Mountain in Grant County, Oregon, U.S.

Mount Ireland is a mountain in Grant County of the U.S. state of Oregon. It is about 5 mi east-northeast of Granite, Oregon. It is the shortest and westernmost 8000'+ peak in the Elkhorn Range of the Blue Mountains at 8,321 ft, and Oregon's 71st highest peak with at least a 500' clean prominence. For a period of several years, this mountain peak was referred to as Bald Mountain, but in 1917 it was changed to Ireland Mountain—in commemoration of the late Henry Ireland, who for 10 years was supervisor of the Whitman National Forest in which the mountain is located—before formally becoming known as Mount Ireland. The name change was brought about by a cooperative effort of local citizens and the US Forest Service to honor Henry Ireland, who had died in 1916.

Several gold mining claims were established in the area and are still identifiable on local forest maps.
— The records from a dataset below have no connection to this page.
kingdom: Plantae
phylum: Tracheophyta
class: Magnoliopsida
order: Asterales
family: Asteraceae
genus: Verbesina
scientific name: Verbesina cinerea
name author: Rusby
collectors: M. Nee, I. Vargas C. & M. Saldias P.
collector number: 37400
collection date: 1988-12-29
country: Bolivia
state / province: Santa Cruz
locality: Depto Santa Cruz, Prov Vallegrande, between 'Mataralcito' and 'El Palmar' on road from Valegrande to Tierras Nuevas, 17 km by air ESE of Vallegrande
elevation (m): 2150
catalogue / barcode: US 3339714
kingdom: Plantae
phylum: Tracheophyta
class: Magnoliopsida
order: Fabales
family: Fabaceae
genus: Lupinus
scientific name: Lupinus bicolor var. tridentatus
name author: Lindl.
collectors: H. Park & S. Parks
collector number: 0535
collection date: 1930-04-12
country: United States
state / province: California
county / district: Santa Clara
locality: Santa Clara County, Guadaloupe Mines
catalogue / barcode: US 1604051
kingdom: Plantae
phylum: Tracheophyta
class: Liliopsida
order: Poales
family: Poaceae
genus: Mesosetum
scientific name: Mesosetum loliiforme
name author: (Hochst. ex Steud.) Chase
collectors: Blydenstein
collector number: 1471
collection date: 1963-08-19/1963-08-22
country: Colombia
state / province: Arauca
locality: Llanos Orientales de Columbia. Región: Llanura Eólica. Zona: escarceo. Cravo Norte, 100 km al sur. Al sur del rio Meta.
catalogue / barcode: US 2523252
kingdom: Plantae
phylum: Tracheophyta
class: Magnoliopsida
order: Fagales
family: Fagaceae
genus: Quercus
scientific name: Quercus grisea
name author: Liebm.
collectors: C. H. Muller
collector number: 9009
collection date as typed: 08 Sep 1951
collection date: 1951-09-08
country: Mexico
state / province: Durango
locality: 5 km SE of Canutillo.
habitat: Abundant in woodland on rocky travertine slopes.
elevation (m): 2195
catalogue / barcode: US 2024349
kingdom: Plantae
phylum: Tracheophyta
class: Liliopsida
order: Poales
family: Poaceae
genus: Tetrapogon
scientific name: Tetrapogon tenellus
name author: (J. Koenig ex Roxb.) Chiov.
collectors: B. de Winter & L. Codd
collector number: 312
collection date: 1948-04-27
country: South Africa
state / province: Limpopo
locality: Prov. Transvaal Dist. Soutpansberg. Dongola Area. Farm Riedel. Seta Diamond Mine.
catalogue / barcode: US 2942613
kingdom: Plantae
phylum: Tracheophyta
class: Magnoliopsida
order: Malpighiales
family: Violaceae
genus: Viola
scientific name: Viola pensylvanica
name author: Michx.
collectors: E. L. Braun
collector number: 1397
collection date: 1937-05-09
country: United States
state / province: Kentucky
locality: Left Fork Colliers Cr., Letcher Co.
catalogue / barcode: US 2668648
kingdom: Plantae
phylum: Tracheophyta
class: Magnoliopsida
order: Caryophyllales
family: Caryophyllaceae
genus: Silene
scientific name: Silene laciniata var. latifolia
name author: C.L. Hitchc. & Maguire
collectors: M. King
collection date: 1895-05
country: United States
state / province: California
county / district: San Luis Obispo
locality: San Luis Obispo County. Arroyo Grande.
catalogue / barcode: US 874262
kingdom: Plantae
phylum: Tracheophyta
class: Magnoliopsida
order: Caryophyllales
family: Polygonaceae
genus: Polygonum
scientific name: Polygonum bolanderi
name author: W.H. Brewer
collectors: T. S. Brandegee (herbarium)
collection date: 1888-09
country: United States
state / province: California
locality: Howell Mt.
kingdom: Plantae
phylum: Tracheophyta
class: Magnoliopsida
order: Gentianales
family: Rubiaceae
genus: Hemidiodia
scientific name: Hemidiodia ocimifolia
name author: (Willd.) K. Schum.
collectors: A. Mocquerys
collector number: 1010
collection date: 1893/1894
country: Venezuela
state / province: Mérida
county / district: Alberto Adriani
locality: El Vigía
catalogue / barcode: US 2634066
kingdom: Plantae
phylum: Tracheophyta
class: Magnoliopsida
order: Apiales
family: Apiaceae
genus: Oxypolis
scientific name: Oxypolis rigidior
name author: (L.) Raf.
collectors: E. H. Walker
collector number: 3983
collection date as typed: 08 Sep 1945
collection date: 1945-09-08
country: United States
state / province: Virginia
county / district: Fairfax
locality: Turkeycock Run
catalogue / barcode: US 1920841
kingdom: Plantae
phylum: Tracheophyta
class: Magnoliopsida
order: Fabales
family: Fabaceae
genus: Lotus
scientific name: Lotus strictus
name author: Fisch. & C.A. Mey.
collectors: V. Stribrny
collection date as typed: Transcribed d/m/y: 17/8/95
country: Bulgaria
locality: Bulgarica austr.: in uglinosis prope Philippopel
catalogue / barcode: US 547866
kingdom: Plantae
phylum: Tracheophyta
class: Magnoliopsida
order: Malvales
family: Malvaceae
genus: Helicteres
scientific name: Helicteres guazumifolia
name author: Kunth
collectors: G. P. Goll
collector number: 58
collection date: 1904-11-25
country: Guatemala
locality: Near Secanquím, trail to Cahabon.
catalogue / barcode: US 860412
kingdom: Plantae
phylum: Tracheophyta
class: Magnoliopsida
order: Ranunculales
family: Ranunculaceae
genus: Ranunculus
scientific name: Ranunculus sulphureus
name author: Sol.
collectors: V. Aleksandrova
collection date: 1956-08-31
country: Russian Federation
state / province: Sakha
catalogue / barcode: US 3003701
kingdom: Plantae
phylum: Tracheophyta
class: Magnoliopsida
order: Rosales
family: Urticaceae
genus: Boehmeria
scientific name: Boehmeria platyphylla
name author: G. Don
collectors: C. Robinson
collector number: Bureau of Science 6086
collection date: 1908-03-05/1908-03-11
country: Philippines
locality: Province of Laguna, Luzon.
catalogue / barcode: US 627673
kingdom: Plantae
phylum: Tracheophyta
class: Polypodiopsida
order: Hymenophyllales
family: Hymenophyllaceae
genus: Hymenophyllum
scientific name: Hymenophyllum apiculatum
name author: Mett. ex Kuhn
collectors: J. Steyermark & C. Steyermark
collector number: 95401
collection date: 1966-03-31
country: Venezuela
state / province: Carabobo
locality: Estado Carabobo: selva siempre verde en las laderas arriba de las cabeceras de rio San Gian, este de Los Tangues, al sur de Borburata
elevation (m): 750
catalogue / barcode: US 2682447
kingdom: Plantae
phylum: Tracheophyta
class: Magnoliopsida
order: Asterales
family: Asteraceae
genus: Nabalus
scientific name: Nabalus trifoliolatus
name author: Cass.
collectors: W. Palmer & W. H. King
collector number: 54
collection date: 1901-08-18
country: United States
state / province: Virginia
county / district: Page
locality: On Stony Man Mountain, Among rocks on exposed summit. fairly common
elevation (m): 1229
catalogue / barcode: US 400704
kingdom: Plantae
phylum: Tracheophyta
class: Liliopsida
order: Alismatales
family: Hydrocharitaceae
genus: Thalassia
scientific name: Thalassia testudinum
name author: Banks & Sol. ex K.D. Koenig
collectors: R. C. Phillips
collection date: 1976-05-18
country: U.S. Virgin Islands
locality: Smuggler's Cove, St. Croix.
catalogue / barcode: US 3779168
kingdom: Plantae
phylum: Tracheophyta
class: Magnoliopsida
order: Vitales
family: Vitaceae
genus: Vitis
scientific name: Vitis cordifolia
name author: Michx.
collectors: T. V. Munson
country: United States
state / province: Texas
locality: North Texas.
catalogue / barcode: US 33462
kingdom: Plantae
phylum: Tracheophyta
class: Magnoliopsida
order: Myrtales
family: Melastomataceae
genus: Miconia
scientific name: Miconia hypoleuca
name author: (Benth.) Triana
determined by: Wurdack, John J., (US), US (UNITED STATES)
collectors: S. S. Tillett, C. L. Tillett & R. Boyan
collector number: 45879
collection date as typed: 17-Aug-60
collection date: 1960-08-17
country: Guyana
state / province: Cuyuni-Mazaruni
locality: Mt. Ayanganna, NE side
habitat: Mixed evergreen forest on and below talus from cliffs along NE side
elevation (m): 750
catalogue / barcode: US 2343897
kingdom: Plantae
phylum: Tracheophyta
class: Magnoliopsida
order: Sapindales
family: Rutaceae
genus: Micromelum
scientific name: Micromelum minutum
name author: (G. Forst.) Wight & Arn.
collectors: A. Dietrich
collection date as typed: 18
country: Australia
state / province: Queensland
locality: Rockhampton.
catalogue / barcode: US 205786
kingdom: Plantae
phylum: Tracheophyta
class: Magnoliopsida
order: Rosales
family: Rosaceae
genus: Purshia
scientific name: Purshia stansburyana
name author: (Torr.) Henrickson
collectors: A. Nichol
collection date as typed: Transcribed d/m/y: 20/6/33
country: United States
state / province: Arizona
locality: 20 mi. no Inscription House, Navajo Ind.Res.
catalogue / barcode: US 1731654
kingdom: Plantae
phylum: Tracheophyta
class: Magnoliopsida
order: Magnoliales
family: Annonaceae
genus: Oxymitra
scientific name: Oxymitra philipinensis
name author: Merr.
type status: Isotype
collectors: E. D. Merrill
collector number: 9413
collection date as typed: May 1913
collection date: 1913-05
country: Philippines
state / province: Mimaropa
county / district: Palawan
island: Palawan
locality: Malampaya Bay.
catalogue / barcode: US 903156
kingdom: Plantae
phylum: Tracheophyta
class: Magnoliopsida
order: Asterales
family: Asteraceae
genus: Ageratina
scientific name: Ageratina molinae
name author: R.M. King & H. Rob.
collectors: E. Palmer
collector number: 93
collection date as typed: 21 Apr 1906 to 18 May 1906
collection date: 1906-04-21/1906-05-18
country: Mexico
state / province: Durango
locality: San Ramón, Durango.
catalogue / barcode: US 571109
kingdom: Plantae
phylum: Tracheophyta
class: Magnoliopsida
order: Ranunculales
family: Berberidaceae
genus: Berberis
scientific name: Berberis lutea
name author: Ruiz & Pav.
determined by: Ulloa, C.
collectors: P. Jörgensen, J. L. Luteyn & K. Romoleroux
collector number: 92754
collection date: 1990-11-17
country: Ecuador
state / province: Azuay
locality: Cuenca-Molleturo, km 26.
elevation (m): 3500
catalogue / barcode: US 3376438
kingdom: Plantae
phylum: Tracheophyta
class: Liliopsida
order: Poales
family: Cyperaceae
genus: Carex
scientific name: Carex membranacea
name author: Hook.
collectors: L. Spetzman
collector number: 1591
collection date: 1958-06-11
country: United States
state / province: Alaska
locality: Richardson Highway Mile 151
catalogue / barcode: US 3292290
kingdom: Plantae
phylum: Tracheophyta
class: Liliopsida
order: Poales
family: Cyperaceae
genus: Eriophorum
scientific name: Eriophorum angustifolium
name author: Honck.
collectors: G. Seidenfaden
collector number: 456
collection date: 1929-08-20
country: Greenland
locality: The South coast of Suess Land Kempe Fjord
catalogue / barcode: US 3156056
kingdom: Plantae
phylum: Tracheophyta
Some are still patented while others have long been abandoned.

Mount Ireland is located in the Wallowa-Whitman National Forest and outdoor enthusiasts are welcome to hike the Mt. Ireland Lookout Trail #1604 which is open Summer and Fall. Though the trail is ranked as "more difficult", there are no restrictions. The trail covers 3.2 miles from an elevation of 6,000 feet at the trailhead and ends at the Mt. Ireland Fire Lookout. The summit overlooks Baldy Lake on the north slope and though the mountain peak's name was changed, the small mountain lake retained its original name. The view from the summit provides an extensive panorama of the North Fork John Day Wilderness.